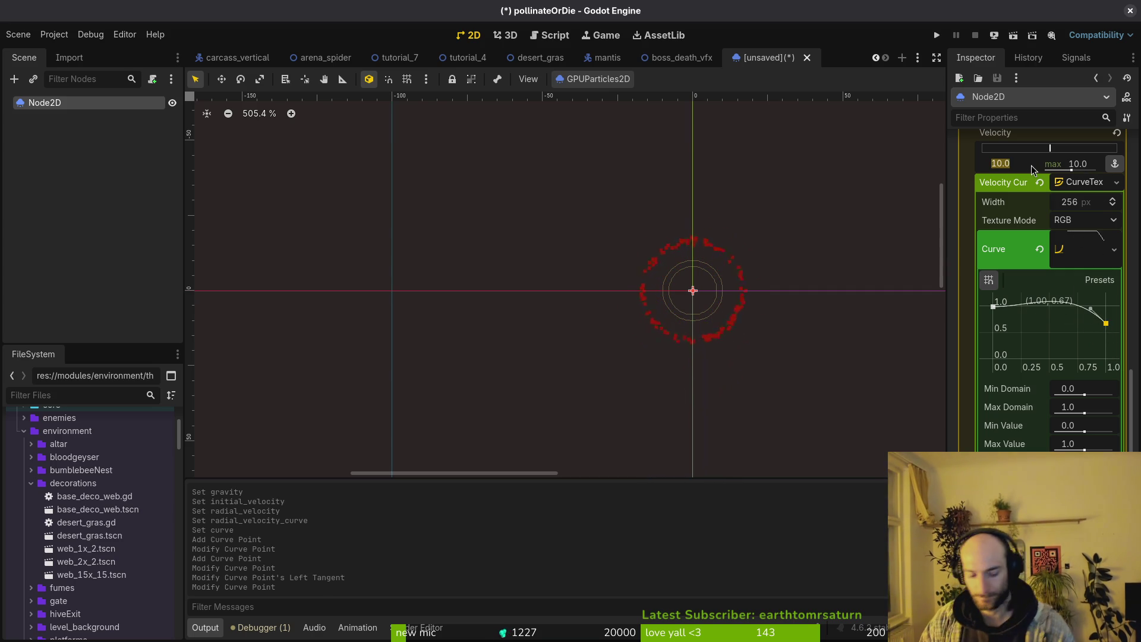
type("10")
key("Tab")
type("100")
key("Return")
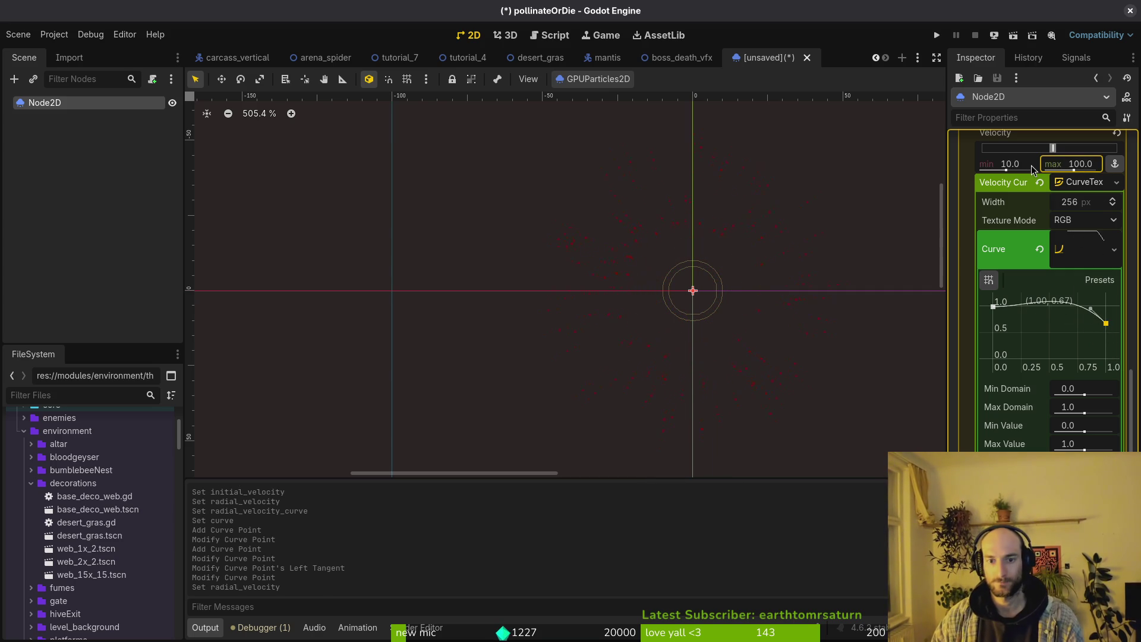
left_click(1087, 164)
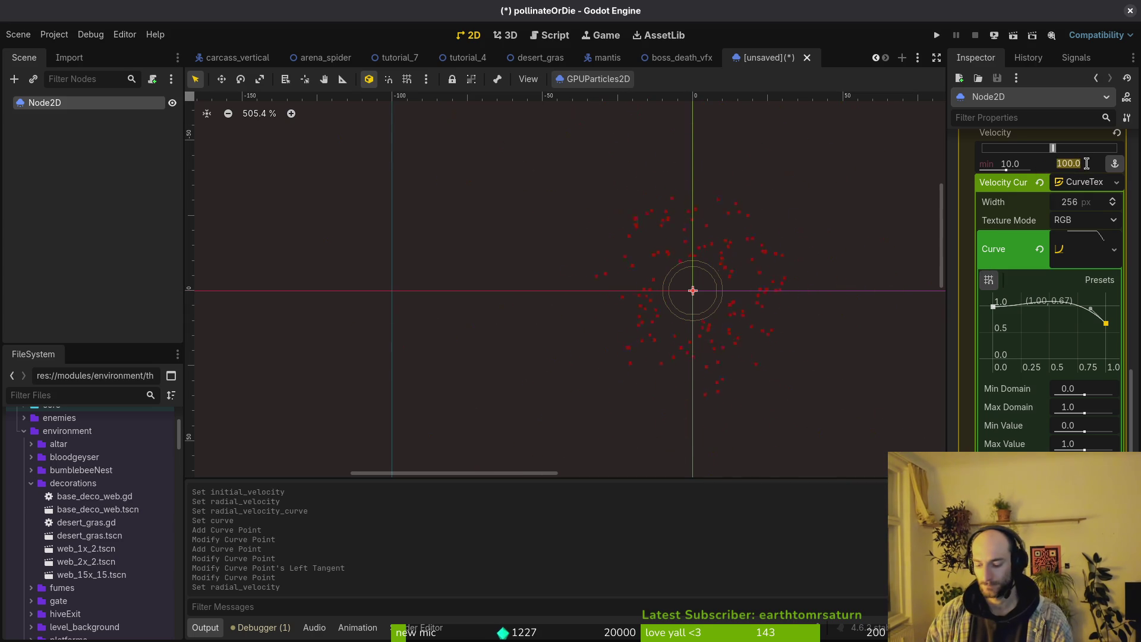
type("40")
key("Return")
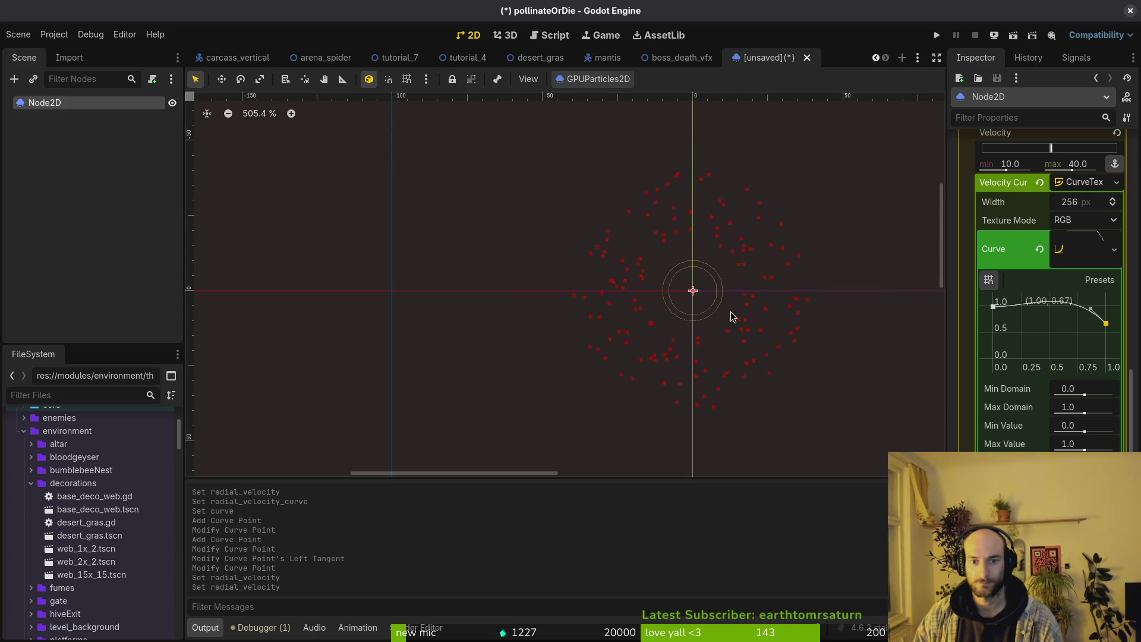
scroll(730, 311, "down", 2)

* * *

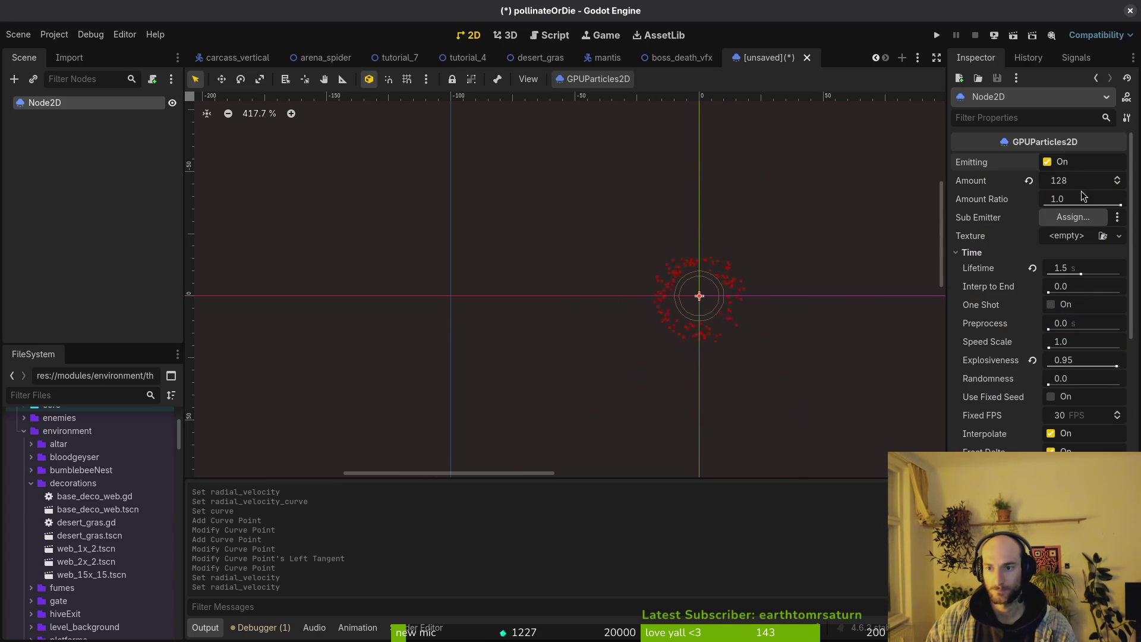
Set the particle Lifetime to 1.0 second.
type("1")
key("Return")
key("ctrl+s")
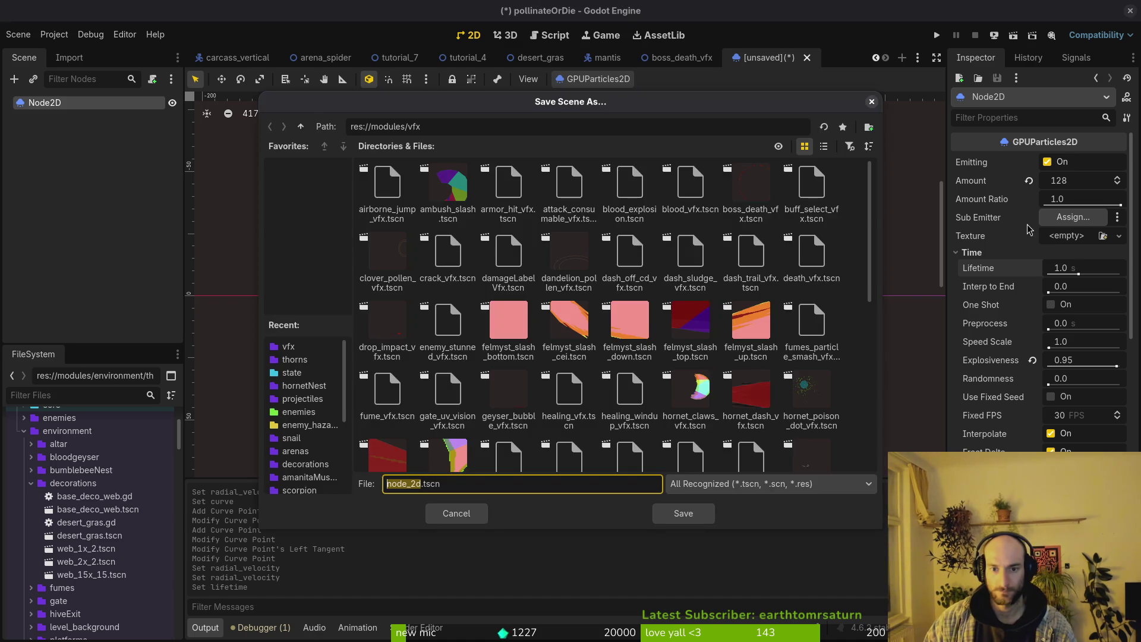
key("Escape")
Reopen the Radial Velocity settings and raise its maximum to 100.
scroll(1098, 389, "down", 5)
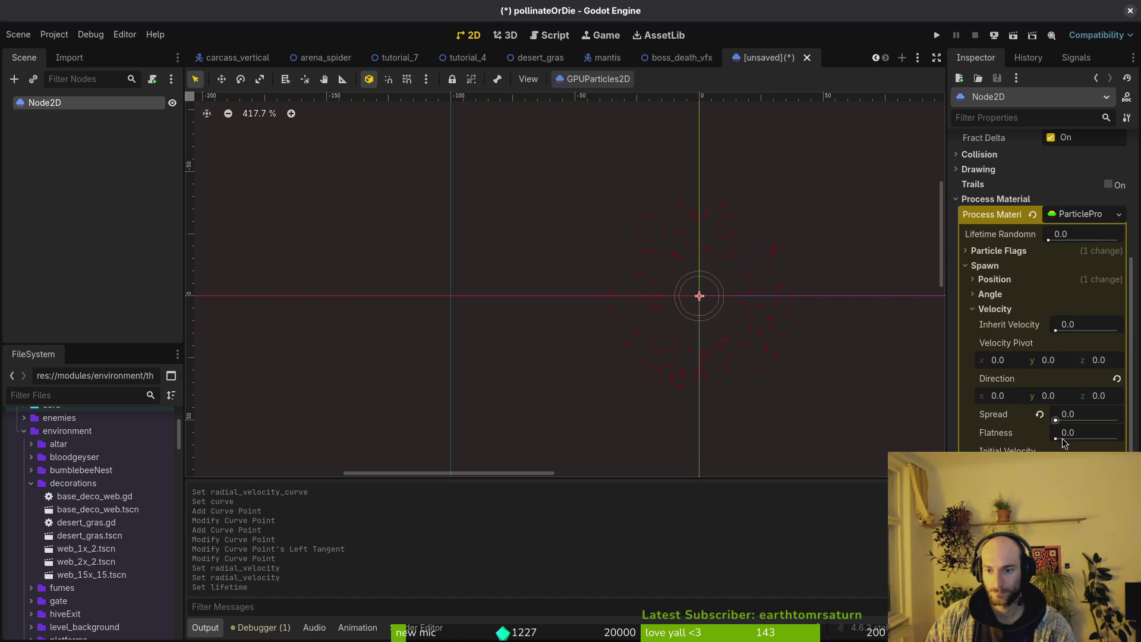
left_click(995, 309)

* * *

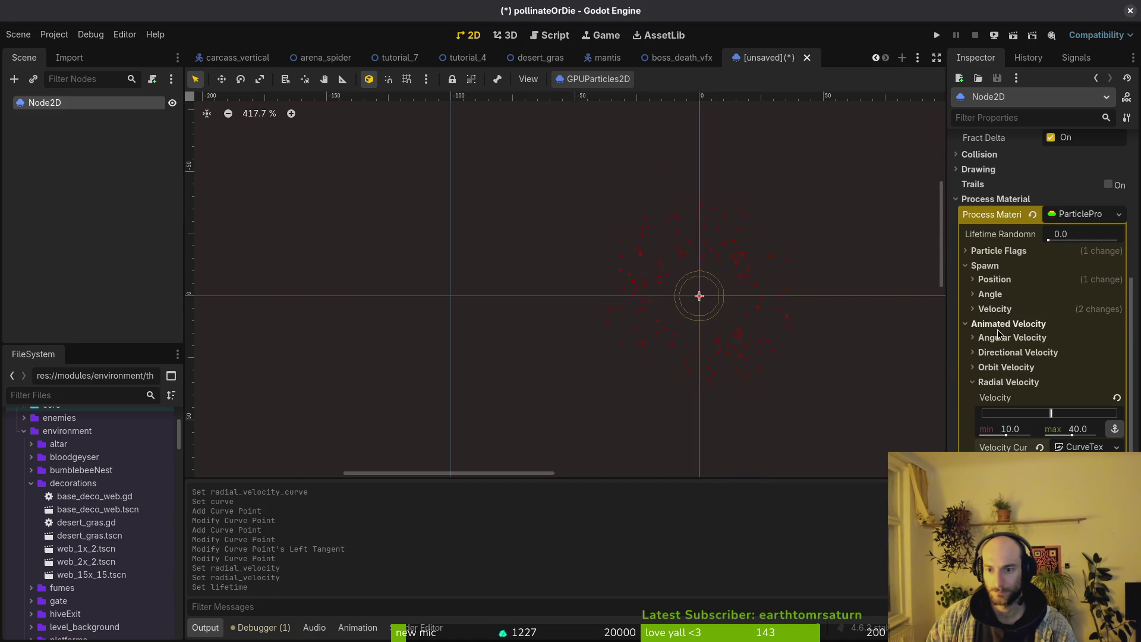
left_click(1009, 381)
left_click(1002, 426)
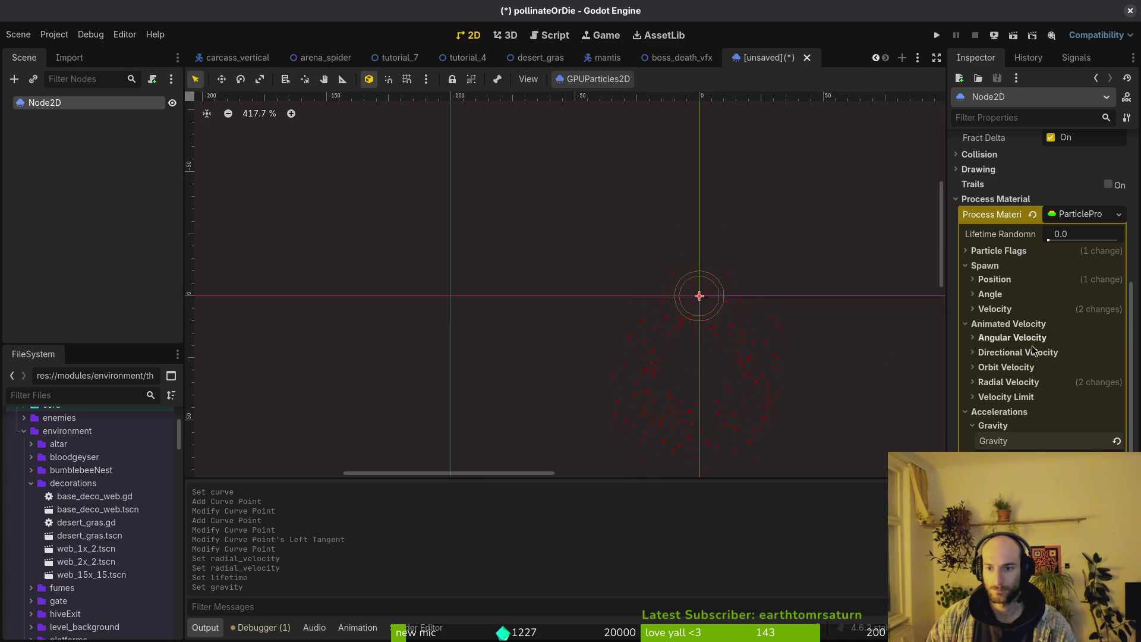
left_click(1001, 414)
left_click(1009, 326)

● WORK TO COMPLETE
Read through the listing and copy each line in which the word "scroll" occurs.

● EXPECTED ANSWER
scroll(730, 311, "down", 2)
scroll(1098, 389, "down", 5)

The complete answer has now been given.